### Exercise aim
List every line of the listing below that contains the string "Советы", treating uppercase and lowercase letters as different.

---------- Input

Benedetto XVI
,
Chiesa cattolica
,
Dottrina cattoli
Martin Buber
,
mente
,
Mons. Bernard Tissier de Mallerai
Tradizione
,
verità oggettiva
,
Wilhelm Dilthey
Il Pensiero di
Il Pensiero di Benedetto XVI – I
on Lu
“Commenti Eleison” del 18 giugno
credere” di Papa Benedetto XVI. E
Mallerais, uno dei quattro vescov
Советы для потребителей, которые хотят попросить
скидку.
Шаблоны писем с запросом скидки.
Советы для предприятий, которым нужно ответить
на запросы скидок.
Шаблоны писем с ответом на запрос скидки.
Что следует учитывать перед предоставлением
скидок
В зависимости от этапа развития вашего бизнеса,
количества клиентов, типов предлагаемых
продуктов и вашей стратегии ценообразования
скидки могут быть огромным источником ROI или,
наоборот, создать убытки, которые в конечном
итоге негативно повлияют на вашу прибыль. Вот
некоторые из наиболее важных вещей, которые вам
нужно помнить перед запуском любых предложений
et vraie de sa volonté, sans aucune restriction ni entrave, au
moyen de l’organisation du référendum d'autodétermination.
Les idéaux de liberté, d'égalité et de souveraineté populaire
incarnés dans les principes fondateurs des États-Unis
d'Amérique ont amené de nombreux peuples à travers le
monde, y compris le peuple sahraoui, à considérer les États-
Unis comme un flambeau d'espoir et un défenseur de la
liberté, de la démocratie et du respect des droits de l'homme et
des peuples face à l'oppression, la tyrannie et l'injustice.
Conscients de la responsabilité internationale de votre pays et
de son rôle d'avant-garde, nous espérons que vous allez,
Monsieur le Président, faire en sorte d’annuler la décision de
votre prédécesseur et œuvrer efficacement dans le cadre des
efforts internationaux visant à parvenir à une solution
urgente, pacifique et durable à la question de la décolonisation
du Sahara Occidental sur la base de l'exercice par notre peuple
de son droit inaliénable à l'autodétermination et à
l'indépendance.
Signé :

--------------------

### Answer for the task
Советы для потребителей, которые хотят попросить
Советы для предприятий, которым нужно ответить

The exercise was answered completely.